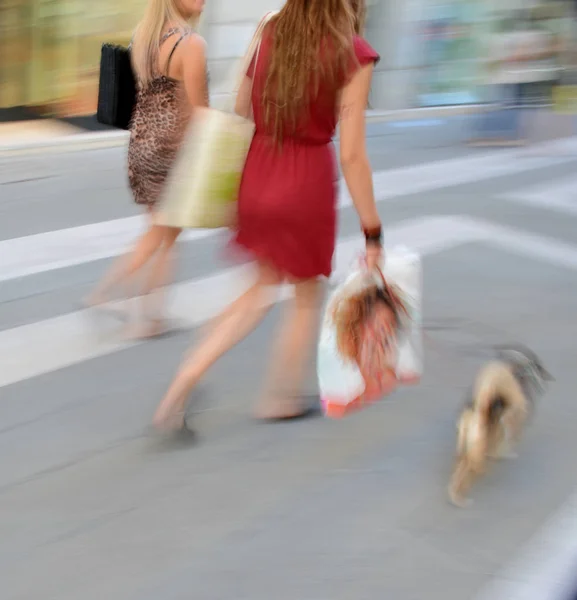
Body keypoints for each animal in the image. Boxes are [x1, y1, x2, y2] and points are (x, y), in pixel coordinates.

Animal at [448, 344, 552, 508]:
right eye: (539, 365)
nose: (549, 377)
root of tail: (479, 412)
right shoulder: (513, 425)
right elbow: (507, 443)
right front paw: (506, 454)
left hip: (466, 447)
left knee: (459, 471)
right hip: (477, 452)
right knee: (466, 474)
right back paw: (461, 499)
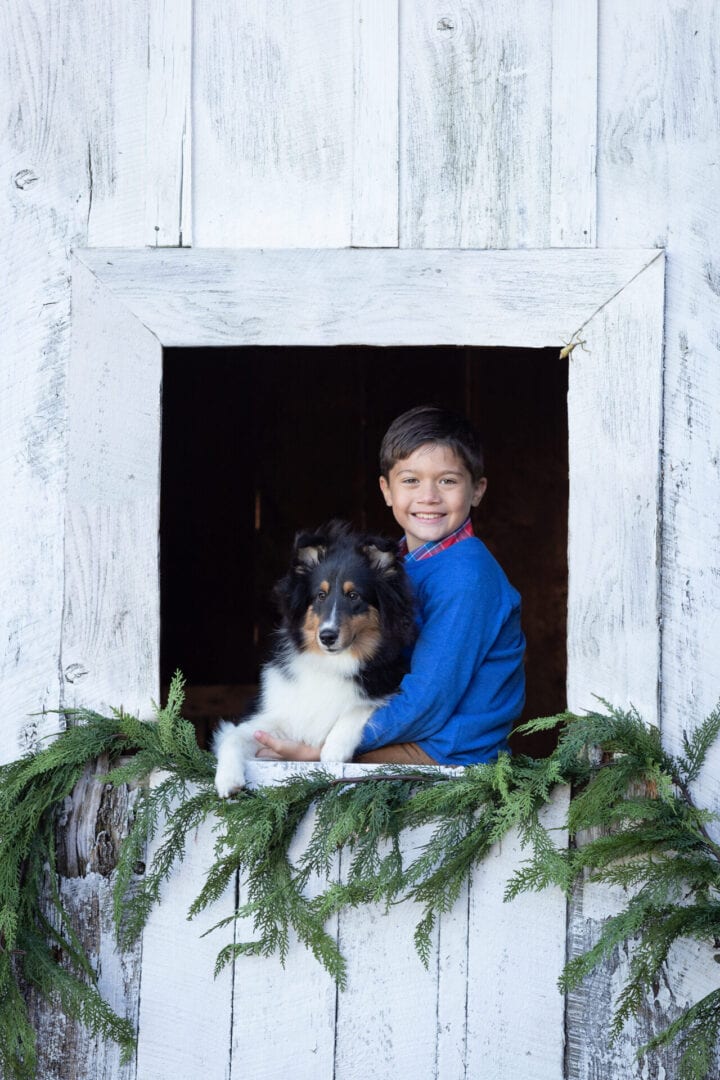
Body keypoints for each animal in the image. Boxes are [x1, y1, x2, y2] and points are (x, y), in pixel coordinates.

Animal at [212, 518, 416, 799]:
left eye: (353, 596)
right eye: (320, 595)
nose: (327, 636)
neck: (332, 663)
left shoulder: (387, 688)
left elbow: (359, 706)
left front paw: (334, 749)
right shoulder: (270, 720)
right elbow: (232, 737)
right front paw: (227, 780)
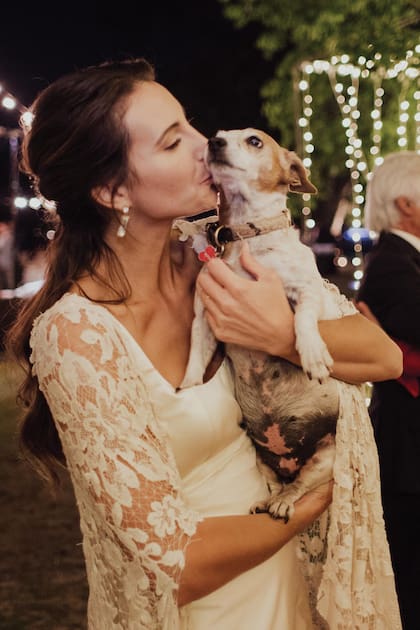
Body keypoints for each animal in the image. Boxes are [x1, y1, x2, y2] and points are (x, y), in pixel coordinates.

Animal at [180, 128, 358, 524]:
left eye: (254, 141)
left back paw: (284, 502)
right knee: (276, 482)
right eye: (217, 135)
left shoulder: (305, 291)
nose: (213, 142)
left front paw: (312, 354)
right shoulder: (204, 318)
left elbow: (303, 319)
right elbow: (195, 357)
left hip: (325, 458)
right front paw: (189, 385)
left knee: (298, 486)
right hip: (261, 457)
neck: (248, 238)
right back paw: (268, 500)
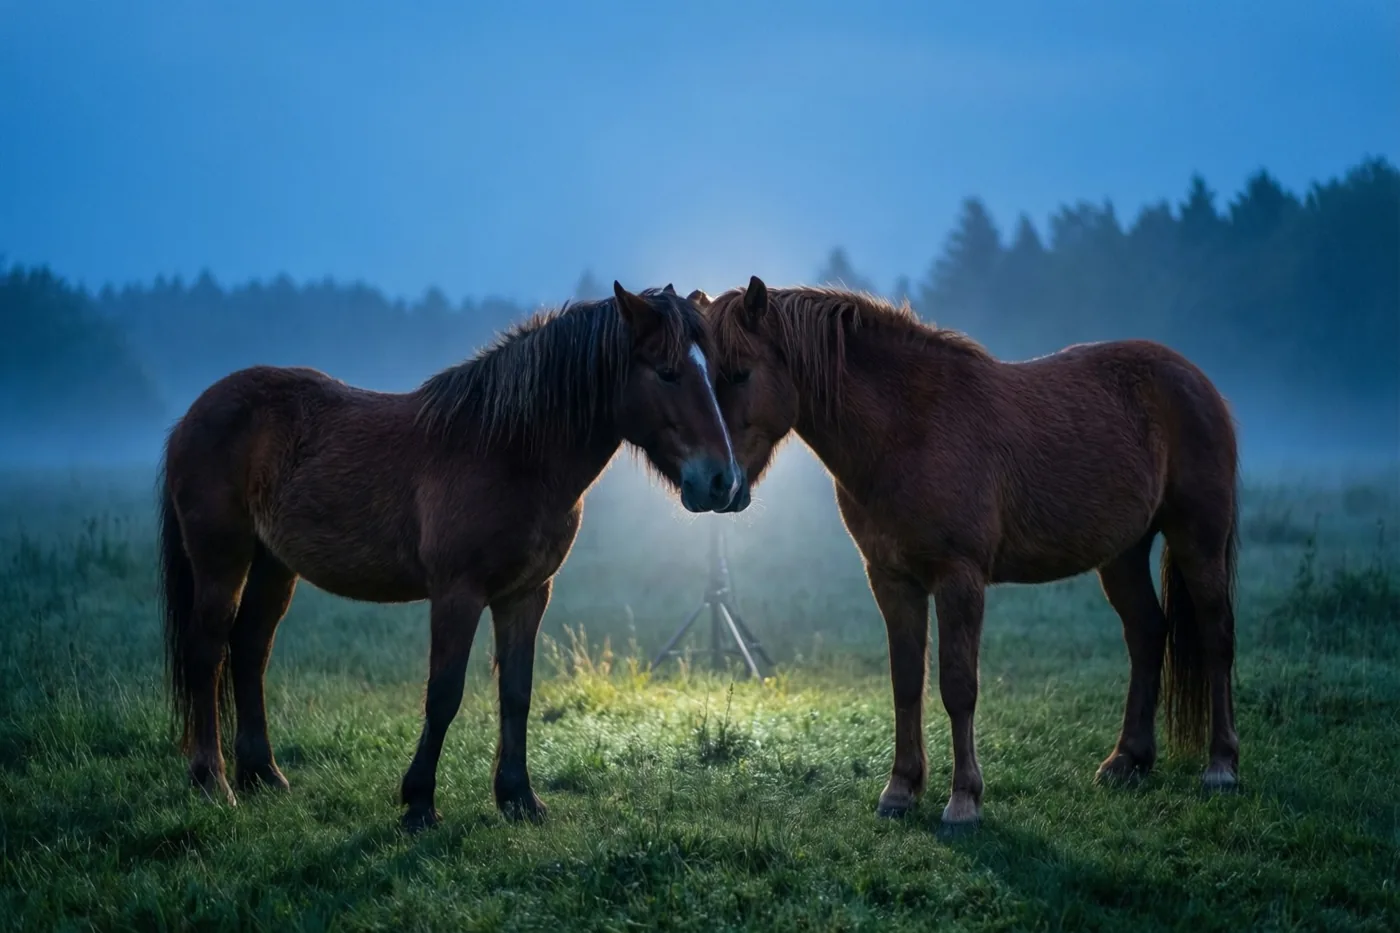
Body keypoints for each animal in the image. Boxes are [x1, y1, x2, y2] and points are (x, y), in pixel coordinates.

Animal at [159, 282, 740, 832]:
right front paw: (419, 803)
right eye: (667, 373)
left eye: (712, 374)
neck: (507, 451)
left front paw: (519, 798)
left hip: (274, 566)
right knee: (208, 651)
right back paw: (213, 782)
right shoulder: (457, 593)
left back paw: (263, 774)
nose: (722, 481)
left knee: (250, 649)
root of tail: (194, 412)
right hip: (221, 559)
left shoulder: (526, 594)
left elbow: (517, 692)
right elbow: (444, 694)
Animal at [695, 277, 1240, 828]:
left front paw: (964, 800)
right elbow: (906, 680)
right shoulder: (892, 579)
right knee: (1147, 634)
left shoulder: (959, 578)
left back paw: (1221, 766)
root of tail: (1195, 379)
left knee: (1216, 635)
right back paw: (1128, 760)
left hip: (1198, 539)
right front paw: (900, 789)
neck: (908, 429)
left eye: (739, 373)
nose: (714, 483)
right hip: (1123, 555)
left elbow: (958, 687)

****************

▶ _Problem details_: Search the records for the string "back" and return every line in which it occurs.

▶ _Answer to this exercise_:
right back paw: (461, 499)
left back paw: (284, 502)
right back paw: (268, 500)
right back paw: (213, 782)
left back paw: (263, 774)
left back paw: (1221, 766)
right back paw: (1128, 760)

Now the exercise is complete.